An accounting firm uploads a client's tax return to share with an auditor. The return contains the client's Tax File Number, ABN, bank account details, and home address. Manually redacting these in Adobe Acrobat takes 15–20 minutes per document — and misses things.

The manual redaction problem

Manual redaction is slow, inconsistent, and error-prone. Adobe Acrobat's redaction tool requires you to find each sensitive item, draw a box around it, and apply the redaction. Miss one TFN on page 47 and you've just shared it with someone who didn't need to see it. Multiply this across dozens of documents per engagement and you've got hours of tedious, high-stakes work.

How AI changes this

AI-powered PII detection scans the entire document in seconds. Using a combination of pattern matching (regular expressions for known formats like TFNs, ABNs, BSBs) and large language model analysis (for contextual detection of addresses, names, and unusually formatted identifiers), the system returns a list of every sensitive item found — with type, location, and confidence score.

Australian-specific patterns

Generic PII detection tools are trained on US Social Security Numbers and UK National Insurance Numbers. They miss Australian-specific identifiers. A purpose-built system detects: Tax File Numbers (9 digits with Luhn validation), Australian Business Numbers (11 digits), BSB numbers (6 digits), bank account numbers (8–12 digits), Medicare numbers (10–11 digits), and Australian phone number formats.

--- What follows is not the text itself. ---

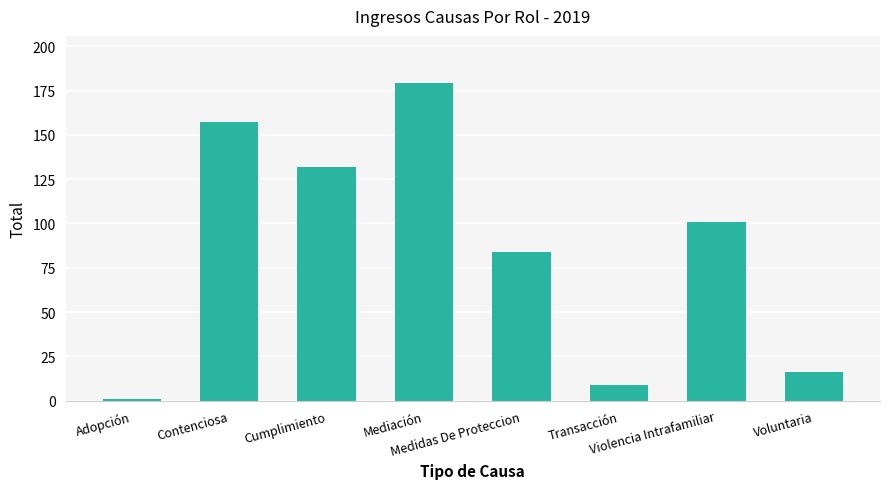

Reading right to left, list all the values displayed in this chart.

Voluntaria=16	Violencia Intrafamiliar=101	Transacción=9	Medidas De Proteccion=84	Mediación=179	Cumplimiento=132	Contenciosa=157	Adopción=1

The review-then-redact workflow

AI detection isn't magic — it needs human review. The best workflow shows the admin every detected item with a severity rating (high for TFNs and bank details, medium for addresses, low for phone numbers). The admin toggles which items to redact and which to leave visible. A redacted copy is generated; the original is preserved for the admin. Guests only see the clean version.

What this means for your practice

A 20-minute manual task becomes a 2-minute review. Consistency improves because the AI doesn't get tired at 4pm on a Friday. Compliance improves because nothing gets missed. And your clients' most sensitive data stays protected by default.